EXERCISE INSTRUCTIONS: All of the data that appears below is to be given again precisely as written.

DATA SECTION:
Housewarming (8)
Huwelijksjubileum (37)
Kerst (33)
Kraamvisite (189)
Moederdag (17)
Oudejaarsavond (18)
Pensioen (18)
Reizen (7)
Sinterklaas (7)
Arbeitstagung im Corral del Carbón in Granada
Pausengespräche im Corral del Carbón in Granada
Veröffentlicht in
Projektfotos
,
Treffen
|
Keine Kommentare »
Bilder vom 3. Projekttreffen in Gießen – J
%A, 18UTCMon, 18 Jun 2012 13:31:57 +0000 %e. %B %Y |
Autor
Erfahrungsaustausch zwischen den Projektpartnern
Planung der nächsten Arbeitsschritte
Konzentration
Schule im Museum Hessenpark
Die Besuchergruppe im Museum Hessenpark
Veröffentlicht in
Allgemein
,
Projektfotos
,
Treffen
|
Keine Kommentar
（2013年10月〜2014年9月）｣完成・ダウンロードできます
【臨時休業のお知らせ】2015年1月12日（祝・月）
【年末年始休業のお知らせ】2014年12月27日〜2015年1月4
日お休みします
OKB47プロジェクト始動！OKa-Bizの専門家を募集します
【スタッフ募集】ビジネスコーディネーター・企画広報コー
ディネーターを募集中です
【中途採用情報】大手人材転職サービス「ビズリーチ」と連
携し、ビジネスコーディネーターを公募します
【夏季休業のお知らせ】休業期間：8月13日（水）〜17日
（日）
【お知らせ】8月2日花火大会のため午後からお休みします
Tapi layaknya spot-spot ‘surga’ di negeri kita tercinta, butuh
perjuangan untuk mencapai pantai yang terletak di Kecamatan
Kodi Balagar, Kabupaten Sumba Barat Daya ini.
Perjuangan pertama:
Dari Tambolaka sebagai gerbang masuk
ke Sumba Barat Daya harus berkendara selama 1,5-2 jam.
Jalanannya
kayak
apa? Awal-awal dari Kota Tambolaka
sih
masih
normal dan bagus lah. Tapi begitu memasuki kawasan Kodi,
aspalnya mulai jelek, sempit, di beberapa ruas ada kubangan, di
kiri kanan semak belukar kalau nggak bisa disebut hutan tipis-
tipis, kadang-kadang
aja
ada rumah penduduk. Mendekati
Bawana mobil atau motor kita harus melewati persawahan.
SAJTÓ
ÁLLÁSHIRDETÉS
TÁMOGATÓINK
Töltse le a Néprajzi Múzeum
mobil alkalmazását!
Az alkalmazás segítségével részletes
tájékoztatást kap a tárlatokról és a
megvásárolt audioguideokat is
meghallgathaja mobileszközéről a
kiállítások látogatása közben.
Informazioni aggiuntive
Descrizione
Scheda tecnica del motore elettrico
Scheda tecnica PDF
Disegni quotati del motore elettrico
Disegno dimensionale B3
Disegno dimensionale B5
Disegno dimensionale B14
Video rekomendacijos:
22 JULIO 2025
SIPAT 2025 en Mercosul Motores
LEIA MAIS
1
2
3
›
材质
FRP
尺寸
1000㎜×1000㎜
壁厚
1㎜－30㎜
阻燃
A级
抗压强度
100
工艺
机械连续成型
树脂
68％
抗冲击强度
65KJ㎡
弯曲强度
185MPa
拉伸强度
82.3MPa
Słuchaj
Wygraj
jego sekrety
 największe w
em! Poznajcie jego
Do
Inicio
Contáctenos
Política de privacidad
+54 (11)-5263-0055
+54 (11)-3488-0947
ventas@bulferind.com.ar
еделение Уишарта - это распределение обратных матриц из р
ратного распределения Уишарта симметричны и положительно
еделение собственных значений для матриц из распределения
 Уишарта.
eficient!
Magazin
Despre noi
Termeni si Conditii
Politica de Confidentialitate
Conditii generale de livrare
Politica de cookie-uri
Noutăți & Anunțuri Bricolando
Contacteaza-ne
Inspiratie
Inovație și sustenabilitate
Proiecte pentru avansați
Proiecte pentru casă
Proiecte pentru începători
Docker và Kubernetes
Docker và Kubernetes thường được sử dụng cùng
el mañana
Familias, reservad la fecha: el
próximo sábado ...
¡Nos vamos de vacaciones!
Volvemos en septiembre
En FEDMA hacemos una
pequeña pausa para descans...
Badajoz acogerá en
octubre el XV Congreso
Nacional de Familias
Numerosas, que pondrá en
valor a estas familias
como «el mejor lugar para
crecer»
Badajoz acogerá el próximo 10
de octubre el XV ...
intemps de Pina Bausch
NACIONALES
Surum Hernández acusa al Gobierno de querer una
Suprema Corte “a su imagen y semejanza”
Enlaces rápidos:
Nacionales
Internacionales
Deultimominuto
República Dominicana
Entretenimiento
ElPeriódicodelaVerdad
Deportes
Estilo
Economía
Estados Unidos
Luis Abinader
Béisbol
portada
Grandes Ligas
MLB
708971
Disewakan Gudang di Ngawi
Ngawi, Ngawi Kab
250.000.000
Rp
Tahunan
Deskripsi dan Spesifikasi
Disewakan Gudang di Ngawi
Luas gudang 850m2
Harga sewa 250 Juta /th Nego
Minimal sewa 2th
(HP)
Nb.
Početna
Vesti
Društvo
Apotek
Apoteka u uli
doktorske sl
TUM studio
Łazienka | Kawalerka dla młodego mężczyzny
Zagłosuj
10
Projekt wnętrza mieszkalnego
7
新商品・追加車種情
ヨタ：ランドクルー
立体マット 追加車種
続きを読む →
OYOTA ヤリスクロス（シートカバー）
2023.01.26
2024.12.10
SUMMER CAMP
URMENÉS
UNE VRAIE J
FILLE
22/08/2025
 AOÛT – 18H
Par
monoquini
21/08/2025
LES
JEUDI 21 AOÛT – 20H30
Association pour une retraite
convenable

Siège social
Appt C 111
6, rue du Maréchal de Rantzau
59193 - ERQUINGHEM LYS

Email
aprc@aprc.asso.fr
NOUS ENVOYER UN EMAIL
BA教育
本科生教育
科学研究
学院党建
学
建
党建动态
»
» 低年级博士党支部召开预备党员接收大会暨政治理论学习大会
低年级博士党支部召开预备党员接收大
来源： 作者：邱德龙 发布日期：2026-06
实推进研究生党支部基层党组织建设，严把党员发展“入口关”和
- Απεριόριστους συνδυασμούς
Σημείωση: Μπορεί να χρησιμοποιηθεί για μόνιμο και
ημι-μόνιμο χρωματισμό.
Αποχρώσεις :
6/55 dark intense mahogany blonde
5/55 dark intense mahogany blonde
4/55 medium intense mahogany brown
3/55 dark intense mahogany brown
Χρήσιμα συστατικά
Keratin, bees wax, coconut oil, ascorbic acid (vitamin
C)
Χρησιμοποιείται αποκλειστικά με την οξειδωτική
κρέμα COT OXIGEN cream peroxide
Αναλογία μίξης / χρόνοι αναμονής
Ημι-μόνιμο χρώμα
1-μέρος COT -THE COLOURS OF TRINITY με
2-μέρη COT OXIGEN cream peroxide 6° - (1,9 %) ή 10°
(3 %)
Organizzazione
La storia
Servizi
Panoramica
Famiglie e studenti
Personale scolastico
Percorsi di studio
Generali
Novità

WRITTEN SOLUTION:
Housewarming (8)
Huwelijksjubileum (37)
Kerst (33)
Kraamvisite (189)
Moederdag (17)
Oudejaarsavond (18)
Pensioen (18)
Reizen (7)
Sinterklaas (7)
Arbeitstagung im Corral del Carbón in Granada
Pausengespräche im Corral del Carbón in Granada
Veröffentlicht in
Projektfotos
,
Treffen
|
Keine Kommentare »
Bilder vom 3. Projekttreffen in Gießen – J
%A, 18UTCMon, 18 Jun 2012 13:31:57 +0000 %e. %B %Y |
Autor
Erfahrungsaustausch zwischen den Projektpartnern
Planung der nächsten Arbeitsschritte
Konzentration
Schule im Museum Hessenpark
Die Besuchergruppe im Museum Hessenpark
Veröffentlicht in
Allgemein
,
Projektfotos
,
Treffen
|
Keine Kommentar
（2013年10月〜2014年9月）｣完成・ダウンロードできます
【臨時休業のお知らせ】2015年1月12日（祝・月）
【年末年始休業のお知らせ】2014年12月27日〜2015年1月4
日お休みします
OKB47プロジェクト始動！OKa-Bizの専門家を募集します
【スタッフ募集】ビジネスコーディネーター・企画広報コー
ディネーターを募集中です
【中途採用情報】大手人材転職サービス「ビズリーチ」と連
携し、ビジネスコーディネーターを公募します
【夏季休業のお知らせ】休業期間：8月13日（水）〜17日
（日）
【お知らせ】8月2日花火大会のため午後からお休みします
Tapi layaknya spot-spot ‘surga’ di negeri kita tercinta, butuh
perjuangan untuk mencapai pantai yang terletak di Kecamatan
Kodi Balagar, Kabupaten Sumba Barat Daya ini.
Perjuangan pertama:
Dari Tambolaka sebagai gerbang masuk
ke Sumba Barat Daya harus berkendara selama 1,5-2 jam.
Jalanannya
kayak
apa? Awal-awal dari Kota Tambolaka
sih
masih
normal dan bagus lah. Tapi begitu memasuki kawasan Kodi,
aspalnya mulai jelek, sempit, di beberapa ruas ada kubangan, di
kiri kanan semak belukar kalau nggak bisa disebut hutan tipis-
tipis, kadang-kadang
aja
ada rumah penduduk. Mendekati
Bawana mobil atau motor kita harus melewati persawahan.
SAJTÓ
ÁLLÁSHIRDETÉS
TÁMOGATÓINK
Töltse le a Néprajzi Múzeum
mobil alkalmazását!
Az alkalmazás segítségével részletes
tájékoztatást kap a tárlatokról és a
megvásárolt audioguideokat is
meghallgathaja mobileszközéről a
kiállítások látogatása közben.
Informazioni aggiuntive
Descrizione
Scheda tecnica del motore elettrico
Scheda tecnica PDF
Disegni quotati del motore elettrico
Disegno dimensionale B3
Disegno dimensionale B5
Disegno dimensionale B14
Video rekomendacijos:
22 JULIO 2025
SIPAT 2025 en Mercosul Motores
LEIA MAIS
1
2
3
›
材质
FRP
尺寸
1000㎜×1000㎜
壁厚
1㎜－30㎜
阻燃
A级
抗压强度
100
工艺
机械连续成型
树脂
68％
抗冲击强度
65KJ㎡
弯曲强度
185MPa
拉伸强度
82.3MPa
Słuchaj
Wygraj
jego sekrety
 największe w
em! Poznajcie jego
Do
Inicio
Contáctenos
Política de privacidad
+54 (11)-5263-0055
+54 (11)-3488-0947
ventas@bulferind.com.ar
еделение Уишарта - это распределение обратных матриц из р
ратного распределения Уишарта симметричны и положительно
еделение собственных значений для матриц из распределения
 Уишарта.
eficient!
Magazin
Despre noi
Termeni si Conditii
Politica de Confidentialitate
Conditii generale de livrare
Politica de cookie-uri
Noutăți & Anunțuri Bricolando
Contacteaza-ne
Inspiratie
Inovație și sustenabilitate
Proiecte pentru avansați
Proiecte pentru casă
Proiecte pentru începători
Docker và Kubernetes
Docker và Kubernetes thường được sử dụng cùng
el mañana
Familias, reservad la fecha: el
próximo sábado ...
¡Nos vamos de vacaciones!
Volvemos en septiembre
En FEDMA hacemos una
pequeña pausa para descans...
Badajoz acogerá en
octubre el XV Congreso
Nacional de Familias
Numerosas, que pondrá en
valor a estas familias
como «el mejor lugar para
crecer»
Badajoz acogerá el próximo 10
de octubre el XV ...
intemps de Pina Bausch
NACIONALES
Surum Hernández acusa al Gobierno de querer una
Suprema Corte “a su imagen y semejanza”
Enlaces rápidos:
Nacionales
Internacionales
Deultimominuto
República Dominicana
Entretenimiento
ElPeriódicodelaVerdad
Deportes
Estilo
Economía
Estados Unidos
Luis Abinader
Béisbol
portada
Grandes Ligas
MLB
708971
Disewakan Gudang di Ngawi
Ngawi, Ngawi Kab
250.000.000
Rp
Tahunan
Deskripsi dan Spesifikasi
Disewakan Gudang di Ngawi
Luas gudang 850m2
Harga sewa 250 Juta /th Nego
Minimal sewa 2th
(HP)
Nb.
Početna
Vesti
Društvo
Apotek
Apoteka u uli
doktorske sl
TUM studio
Łazienka | Kawalerka dla młodego mężczyzny
Zagłosuj
10
Projekt wnętrza mieszkalnego
7
新商品・追加車種情
ヨタ：ランドクルー
立体マット 追加車種
続きを読む →
OYOTA ヤリスクロス（シートカバー）
2023.01.26
2024.12.10
SUMMER CAMP
URMENÉS
UNE VRAIE J
FILLE
22/08/2025
 AOÛT – 18H
Par
monoquini
21/08/2025
LES
JEUDI 21 AOÛT – 20H30
Association pour une retraite
convenable

Siège social
Appt C 111
6, rue du Maréchal de Rantzau
59193 - ERQUINGHEM LYS

Email
aprc@aprc.asso.fr
NOUS ENVOYER UN EMAIL
BA教育
本科生教育
科学研究
学院党建
学
建
党建动态
»
» 低年级博士党支部召开预备党员接收大会暨政治理论学习大会
低年级博士党支部召开预备党员接收大
来源： 作者：邱德龙 发布日期：2026-06
实推进研究生党支部基层党组织建设，严把党员发展“入口关”和
- Απεριόριστους συνδυασμούς
Σημείωση: Μπορεί να χρησιμοποιηθεί για μόνιμο και
ημι-μόνιμο χρωματισμό.
Αποχρώσεις :
6/55 dark intense mahogany blonde
5/55 dark intense mahogany blonde
4/55 medium intense mahogany brown
3/55 dark intense mahogany brown
Χρήσιμα συστατικά
Keratin, bees wax, coconut oil, ascorbic acid (vitamin
C)
Χρησιμοποιείται αποκλειστικά με την οξειδωτική
κρέμα COT OXIGEN cream peroxide
Αναλογία μίξης / χρόνοι αναμονής
Ημι-μόνιμο χρώμα
1-μέρος COT -THE COLOURS OF TRINITY με
2-μέρη COT OXIGEN cream peroxide 6° - (1,9 %) ή 10°
(3 %)
Organizzazione
La storia
Servizi
Panoramica
Famiglie e studenti
Personale scolastico
Percorsi di studio
Generali
Novità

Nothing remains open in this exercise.